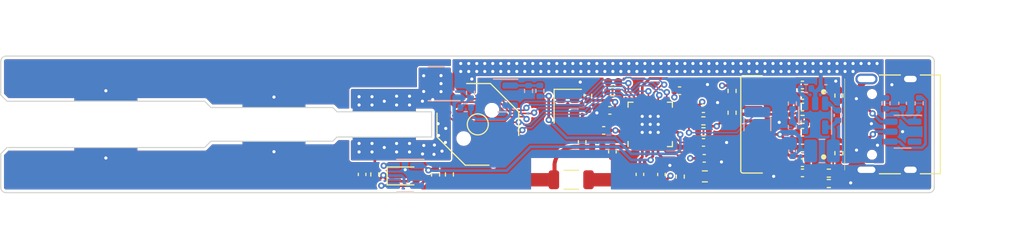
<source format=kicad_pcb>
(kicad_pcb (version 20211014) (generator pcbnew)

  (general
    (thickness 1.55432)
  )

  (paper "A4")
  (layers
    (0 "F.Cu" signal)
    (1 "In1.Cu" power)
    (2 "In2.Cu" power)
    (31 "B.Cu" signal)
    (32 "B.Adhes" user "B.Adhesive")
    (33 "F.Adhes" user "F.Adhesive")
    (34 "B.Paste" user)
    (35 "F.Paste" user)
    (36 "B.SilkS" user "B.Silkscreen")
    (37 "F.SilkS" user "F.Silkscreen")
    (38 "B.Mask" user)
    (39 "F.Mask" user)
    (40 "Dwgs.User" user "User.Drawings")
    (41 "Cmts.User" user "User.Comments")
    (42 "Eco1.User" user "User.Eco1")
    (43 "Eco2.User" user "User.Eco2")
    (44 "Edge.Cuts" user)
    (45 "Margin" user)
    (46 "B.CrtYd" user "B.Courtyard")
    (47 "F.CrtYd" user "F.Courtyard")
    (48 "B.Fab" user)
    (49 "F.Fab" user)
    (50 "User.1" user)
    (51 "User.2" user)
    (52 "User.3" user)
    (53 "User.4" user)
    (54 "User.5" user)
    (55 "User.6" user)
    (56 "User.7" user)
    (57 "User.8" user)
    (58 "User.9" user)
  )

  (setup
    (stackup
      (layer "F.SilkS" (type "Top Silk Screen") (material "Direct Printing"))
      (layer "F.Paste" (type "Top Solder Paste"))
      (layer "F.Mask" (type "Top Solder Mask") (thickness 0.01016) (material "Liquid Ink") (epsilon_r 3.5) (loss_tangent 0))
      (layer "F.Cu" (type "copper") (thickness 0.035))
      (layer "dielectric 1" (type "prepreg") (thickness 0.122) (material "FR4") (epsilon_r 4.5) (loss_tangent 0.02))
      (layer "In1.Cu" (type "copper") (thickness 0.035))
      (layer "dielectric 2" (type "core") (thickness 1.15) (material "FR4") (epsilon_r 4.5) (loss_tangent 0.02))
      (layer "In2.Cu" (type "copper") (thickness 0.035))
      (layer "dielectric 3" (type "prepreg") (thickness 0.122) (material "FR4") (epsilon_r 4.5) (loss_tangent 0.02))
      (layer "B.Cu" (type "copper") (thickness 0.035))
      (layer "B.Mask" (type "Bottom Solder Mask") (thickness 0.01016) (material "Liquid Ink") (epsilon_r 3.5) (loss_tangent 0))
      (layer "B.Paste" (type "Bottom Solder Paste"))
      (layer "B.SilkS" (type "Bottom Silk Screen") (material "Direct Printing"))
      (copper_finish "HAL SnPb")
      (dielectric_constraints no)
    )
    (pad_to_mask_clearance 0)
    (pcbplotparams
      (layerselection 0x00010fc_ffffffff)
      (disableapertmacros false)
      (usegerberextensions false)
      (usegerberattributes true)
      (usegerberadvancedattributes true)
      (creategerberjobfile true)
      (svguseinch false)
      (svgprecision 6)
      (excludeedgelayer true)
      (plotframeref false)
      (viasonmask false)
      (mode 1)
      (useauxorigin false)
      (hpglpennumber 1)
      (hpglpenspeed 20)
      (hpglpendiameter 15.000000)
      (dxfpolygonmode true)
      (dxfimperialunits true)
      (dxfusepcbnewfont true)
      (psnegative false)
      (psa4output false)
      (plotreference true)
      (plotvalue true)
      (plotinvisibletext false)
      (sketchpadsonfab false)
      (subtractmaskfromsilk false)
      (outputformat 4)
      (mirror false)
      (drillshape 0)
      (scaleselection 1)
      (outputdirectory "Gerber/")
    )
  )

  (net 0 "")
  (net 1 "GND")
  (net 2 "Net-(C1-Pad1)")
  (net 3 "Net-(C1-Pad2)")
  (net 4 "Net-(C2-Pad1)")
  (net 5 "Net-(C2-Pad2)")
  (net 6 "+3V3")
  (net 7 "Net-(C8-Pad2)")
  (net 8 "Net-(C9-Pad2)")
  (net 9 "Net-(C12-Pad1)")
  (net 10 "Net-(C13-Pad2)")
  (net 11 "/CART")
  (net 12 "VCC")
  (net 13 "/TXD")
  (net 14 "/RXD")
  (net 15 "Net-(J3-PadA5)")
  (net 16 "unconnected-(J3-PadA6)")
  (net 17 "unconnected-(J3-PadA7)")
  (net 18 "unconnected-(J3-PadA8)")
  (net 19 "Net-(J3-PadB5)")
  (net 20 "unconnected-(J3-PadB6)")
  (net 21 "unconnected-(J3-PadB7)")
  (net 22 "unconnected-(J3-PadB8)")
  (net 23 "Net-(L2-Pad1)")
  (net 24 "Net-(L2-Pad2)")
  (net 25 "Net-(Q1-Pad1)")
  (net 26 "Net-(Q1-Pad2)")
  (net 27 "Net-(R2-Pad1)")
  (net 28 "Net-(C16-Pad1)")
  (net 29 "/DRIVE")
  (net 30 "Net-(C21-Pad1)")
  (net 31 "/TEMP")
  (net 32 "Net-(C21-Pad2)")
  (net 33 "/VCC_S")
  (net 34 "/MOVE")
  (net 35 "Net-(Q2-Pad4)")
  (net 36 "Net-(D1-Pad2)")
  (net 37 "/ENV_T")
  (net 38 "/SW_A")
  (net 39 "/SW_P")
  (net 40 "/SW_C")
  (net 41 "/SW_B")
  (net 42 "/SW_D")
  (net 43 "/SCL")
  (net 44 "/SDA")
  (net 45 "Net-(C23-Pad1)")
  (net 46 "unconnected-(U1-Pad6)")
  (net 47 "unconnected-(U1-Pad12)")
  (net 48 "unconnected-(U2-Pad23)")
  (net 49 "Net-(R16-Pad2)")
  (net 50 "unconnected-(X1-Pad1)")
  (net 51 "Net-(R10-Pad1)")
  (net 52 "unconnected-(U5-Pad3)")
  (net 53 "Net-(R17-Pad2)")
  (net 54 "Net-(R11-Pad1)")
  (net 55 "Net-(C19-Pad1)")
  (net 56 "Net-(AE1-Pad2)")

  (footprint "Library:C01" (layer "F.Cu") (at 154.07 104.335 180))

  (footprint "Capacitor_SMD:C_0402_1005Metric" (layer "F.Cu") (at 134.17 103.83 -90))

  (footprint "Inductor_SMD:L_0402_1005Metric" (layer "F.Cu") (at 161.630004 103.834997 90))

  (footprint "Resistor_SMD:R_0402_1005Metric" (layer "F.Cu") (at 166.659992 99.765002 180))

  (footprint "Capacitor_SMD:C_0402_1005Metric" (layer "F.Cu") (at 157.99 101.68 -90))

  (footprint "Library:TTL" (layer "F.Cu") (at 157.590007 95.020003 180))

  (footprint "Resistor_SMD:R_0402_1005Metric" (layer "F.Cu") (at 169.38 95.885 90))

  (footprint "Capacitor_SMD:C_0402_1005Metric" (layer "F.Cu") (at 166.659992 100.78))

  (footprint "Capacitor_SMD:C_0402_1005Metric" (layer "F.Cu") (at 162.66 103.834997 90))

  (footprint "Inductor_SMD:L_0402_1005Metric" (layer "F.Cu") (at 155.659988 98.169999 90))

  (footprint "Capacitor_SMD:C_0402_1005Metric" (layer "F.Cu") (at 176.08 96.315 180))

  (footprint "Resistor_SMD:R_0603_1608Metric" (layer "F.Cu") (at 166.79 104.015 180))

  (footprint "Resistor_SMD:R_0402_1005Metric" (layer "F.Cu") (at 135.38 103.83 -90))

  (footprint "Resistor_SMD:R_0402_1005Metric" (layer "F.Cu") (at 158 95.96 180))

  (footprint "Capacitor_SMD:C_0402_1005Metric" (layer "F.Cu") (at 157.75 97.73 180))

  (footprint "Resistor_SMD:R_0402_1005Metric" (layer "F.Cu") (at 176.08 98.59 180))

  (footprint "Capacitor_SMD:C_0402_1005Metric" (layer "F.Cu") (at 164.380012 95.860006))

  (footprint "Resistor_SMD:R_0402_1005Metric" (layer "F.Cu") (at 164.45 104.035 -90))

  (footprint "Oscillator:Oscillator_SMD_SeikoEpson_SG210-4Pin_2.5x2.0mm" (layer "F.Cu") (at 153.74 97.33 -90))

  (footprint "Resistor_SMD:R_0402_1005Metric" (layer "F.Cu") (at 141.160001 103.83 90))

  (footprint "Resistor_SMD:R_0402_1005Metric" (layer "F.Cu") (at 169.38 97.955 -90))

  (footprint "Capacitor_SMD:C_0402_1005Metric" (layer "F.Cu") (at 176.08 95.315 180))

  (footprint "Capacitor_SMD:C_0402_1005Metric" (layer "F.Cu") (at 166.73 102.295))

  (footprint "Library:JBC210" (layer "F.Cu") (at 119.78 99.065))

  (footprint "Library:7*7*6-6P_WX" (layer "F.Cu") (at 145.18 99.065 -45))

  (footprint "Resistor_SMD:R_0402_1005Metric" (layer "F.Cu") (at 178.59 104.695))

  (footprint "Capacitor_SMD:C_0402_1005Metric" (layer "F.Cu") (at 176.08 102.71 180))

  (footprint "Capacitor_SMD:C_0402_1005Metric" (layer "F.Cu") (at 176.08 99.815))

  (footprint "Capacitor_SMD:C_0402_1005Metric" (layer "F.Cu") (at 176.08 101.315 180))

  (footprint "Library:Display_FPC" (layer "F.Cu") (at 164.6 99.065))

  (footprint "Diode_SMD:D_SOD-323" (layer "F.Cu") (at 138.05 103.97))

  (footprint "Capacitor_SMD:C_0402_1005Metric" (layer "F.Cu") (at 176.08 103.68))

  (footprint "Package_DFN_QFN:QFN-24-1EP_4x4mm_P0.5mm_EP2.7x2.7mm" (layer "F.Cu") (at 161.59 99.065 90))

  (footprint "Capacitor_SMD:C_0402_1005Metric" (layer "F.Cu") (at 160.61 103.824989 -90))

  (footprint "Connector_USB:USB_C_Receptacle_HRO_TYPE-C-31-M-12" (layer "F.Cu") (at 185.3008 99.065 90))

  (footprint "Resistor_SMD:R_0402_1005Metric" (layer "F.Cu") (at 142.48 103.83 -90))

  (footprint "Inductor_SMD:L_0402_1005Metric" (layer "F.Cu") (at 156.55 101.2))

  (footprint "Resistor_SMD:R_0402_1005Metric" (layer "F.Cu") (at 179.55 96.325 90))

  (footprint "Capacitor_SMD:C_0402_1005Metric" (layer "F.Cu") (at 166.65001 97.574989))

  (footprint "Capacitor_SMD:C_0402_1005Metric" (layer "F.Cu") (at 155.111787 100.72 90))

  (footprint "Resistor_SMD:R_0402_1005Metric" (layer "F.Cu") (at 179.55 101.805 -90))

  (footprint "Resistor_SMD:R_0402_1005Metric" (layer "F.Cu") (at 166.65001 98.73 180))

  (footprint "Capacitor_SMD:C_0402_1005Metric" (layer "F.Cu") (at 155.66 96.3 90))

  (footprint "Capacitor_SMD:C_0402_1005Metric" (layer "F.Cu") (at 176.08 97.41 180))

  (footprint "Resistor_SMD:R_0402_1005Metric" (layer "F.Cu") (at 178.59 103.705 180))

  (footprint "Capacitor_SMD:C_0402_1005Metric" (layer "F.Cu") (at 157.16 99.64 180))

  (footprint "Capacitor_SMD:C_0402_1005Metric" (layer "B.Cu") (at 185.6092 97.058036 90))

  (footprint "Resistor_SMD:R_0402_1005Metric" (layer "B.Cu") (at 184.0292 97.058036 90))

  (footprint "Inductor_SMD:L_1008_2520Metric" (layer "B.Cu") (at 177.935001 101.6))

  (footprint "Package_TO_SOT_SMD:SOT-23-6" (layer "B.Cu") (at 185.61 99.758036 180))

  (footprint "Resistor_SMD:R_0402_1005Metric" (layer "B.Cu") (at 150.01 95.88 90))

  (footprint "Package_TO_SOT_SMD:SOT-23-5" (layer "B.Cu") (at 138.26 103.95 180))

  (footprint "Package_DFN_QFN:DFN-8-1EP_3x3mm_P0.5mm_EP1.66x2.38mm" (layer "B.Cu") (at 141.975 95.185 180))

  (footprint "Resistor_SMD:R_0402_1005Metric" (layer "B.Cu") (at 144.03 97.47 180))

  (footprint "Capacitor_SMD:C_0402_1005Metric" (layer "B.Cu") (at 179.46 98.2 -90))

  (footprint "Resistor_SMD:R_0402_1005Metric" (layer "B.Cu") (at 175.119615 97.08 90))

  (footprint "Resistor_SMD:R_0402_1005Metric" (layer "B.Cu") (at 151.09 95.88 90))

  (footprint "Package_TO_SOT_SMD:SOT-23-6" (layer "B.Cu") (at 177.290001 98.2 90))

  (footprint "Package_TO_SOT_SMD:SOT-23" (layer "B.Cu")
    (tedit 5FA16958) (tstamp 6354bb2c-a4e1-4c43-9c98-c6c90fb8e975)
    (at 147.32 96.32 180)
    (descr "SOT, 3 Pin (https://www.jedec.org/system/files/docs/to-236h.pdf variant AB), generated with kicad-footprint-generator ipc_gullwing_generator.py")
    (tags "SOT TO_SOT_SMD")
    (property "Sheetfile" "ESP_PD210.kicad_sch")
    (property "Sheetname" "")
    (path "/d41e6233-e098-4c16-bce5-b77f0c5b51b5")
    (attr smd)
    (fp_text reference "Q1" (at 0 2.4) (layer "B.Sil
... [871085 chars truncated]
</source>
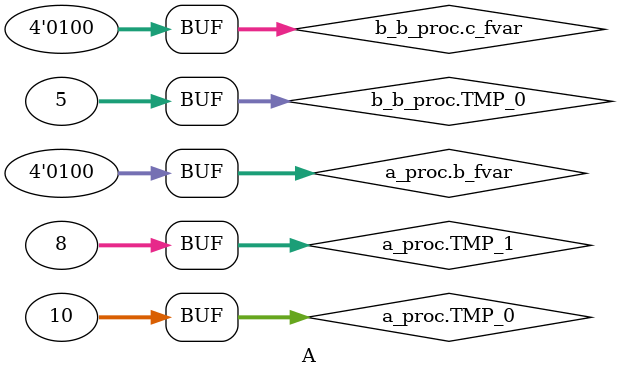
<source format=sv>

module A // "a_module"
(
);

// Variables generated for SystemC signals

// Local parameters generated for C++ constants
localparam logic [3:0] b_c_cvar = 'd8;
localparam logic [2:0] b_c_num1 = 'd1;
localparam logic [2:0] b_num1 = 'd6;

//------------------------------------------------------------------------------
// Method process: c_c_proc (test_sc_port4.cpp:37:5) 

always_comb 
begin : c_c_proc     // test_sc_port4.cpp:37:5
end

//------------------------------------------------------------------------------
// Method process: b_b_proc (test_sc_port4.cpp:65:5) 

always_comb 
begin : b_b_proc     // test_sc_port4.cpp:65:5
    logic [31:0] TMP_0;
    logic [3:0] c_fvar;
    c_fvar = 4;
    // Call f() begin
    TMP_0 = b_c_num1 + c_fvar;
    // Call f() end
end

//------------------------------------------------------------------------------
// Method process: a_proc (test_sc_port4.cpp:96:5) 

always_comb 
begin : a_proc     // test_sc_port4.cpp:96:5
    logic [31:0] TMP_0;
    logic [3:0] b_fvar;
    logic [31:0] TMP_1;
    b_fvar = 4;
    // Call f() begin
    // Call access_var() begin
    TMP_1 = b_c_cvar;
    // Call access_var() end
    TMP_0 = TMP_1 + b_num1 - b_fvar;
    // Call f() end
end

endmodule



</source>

### What to work on
Note each line above that holds "Solder", then copy all of them.

### Exercise solution
      (layer "F.Paste" (type "Top Solder Paste"))
      (layer "F.Mask" (type "Top Solder Mask") (thickness 0.01016) (material "Liquid Ink") (epsilon_r 3.5) (loss_tangent 0))
      (layer "B.Mask" (type "Bottom Solder Mask") (thickness 0.01016) (material "Liquid Ink") (epsilon_r 3.5) (loss_tangent 0))
      (layer "B.Paste" (type "Bottom Solder Paste"))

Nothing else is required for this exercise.